Autrement dit, le peintre restitue ce que nous voyons tel que nous le voyons et le
concept nous en éloigne.
L'art nous révèle t-il quelque chose du réel ?
L'art nous révèle-t-il quelque chose du réel ?
Partie du programme abordée : L'art.
Analyse du sujet : Un sujet très classique, mais assez difficile à traiter en profondeur
sur les rapports de l'art et du réel. La notion à expliciter est celle de révélation, découvrir
ce qui était recouvert d'un voile, faire apparaître ce qui était secret ou latent, etc.
Conseils pratiques : Chaque mot compte dans cet énoncé. Attachez-vous à leur donner
un sens précis. Par exemple, qui est le nous à qui l'art peut révéler quelque chose ?
Pourquoi ? Comme pour tous les sujets d'esthétique, appuyez-vous sur des exemples
concrets que vous analyserez avec rigueur.
Bibliographie :
Hegel, Esthétique, textes choisis, PUF.
Heidegger, Chemins qui ne mènent nulle part, I, Gallimard.

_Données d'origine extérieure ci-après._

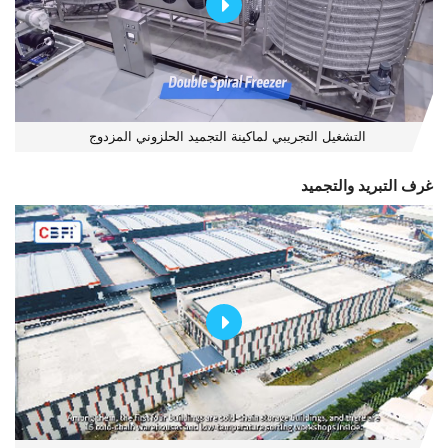
التشغيل التجريبي لماكينة التجميد الحلزوني المزدوج
غرف التبريد والتجميد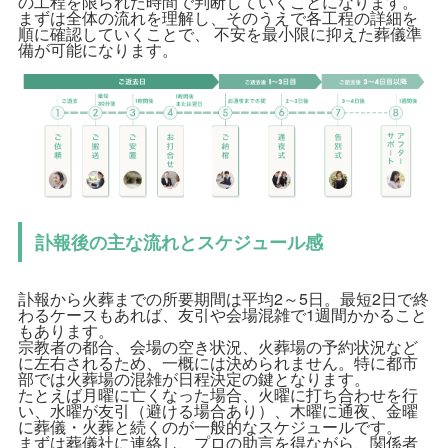
の工程を限られた時間で判断していくことになります。
まずは全体の流れを理解し、そのうえで各工程の詳細を
順に確認していくことで、 不安を最小限に抑えた葬儀準
備が可能になります。
訃報後の主な流れとスケジュール感
訃報から火葬までの所要期間は平均2～5日。最短2日で終
わるケースもあれば、友引や会場混雑で1週間かかること
もあります。
宗教者の都合、会場の空き状況、火葬場の予約状況など
に左右されるため、一概には決められません。特に都市
部では火葬場の混雑が日程決定の鍵となります。
たとえば月曜に亡くなった場合、火曜に打ち合わせを行
い、水曜が友引（避ける場合あり）、木曜に通夜、金曜
に葬儀・火葬と続くのが一般的なスケジュールです。
まずは葬儀社に連絡し、プロの助言を得ながら、関係者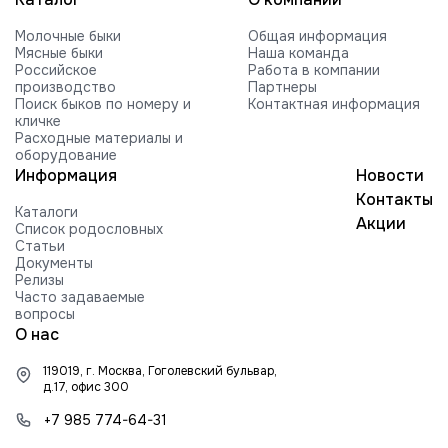
Молочные быки
Общая информация
Мясные быки
Наша команда
Российское
Работа в компании
производство
Партнеры
Поиск быков по номеру и
Контактная информация
кличке
Расходные материалы и
оборудование
Информация
Новости
Контакты
Каталоги
Акции
Список родословных
Статьи
Документы
Релизы
Часто задаваемые
вопросы
О нас
119019, г. Москва, Гоголевский бульвар,
д.17, офис 300
+7 985 774-64-31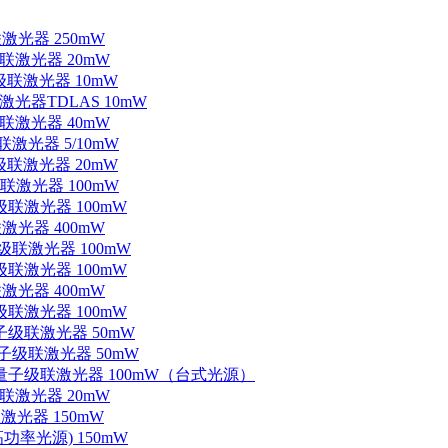
联激光器 250mW
级联激光器 20mW
子级联激光器 10mW
联激光器TDLAS 10mW
级联激光器 40mW
联激光器 5/10mW
子级联激光器 20mW
级联激光器 100mW
级联激光器 100mW
联激光器 400mW
子级联激光器 100mW
级联激光器 100mW
联激光器 400mW
级联激光器 100mW
量子级联激光器 50mW
外量子级联激光器 50mW
中红外量子级联激光器 100mW（台式光源）
级联激光器 20mW
激光器 150mW
功率光源) 150mW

A. Malraux, Les Voix du silence, Gallimard.
Difficulté du sujet : **
Nature du sujet : Classique.
[Introduction]
Parce que l'art a la réputation d'être inutile, on admet volontiers qu'il n'a pas grand
rapport avec la réalité, et propose plutôt une sorte d'univers en marge du réel, qui ne
saurait influer sur ce dernier. On peut également juger que les oeuvres, en nous
éloignant précisément de la réalité telle que nous la vivons quotidiennement, nous
permettent d'en oublier les problèmes. Doit-on se contenter de considérer l'art de cette
façon ? Peut-on au contraire estimer que son rapport avec le réel n'est pas seulement de
marginalité, ou de fuite, et qu'en fait, il nous permet de percevoir autrement ce réel ?
[L'art comme illusion positive]
Si les philosophes s'obstinent à réfléchir sur l'art et à tenter d'en cerner la nature, c'est
peut-être qu'ils y devinent des pratiques susceptibles de rivaliser avec la philosophie elle-
même, dans la manière qu'elles ont de nous informer sur ce que nous nommons la
réalité. De plus l'art aurait sur tout discours philosophique l'avantage de l'immédiateté et
du sensible.
C'est ainsi que Platon dans la "République" dénonce l'art comme illusion et l'artiste
comme un illusionniste (développez ce point avec les remarques ci-dessous).
Toute illusion, réplique Nietzsche, n'est pas négative ou inutile. L'esprit se croit-il assez
résistant pour supporter la cruauté de la réalité ? L'illusion lui est bien nécessaire, qui
rend supportable la dureté de la vie. La grandeur irremplaçable de la tragédie grecque a
précisément consisté à nous montrer à quel point l'esprit apollinien et l'esprit dionysiaque
sont liés, combien la conscience individuelle doit aussi s'évanouir périodiquement dans
l'ivresse ou la mort: dure vérité, qui correspond sans doute" au "coeur" même du réel et
à ce qu'il a de plus profond, mais que seul l'art peut mettre à notre portée, en la voilant
quelque peu. ainsi, c'est en se détournant en apparence de la réaliet du quotidien que
l'oeuvre nous entretient à sa façon de ce qui les fonde.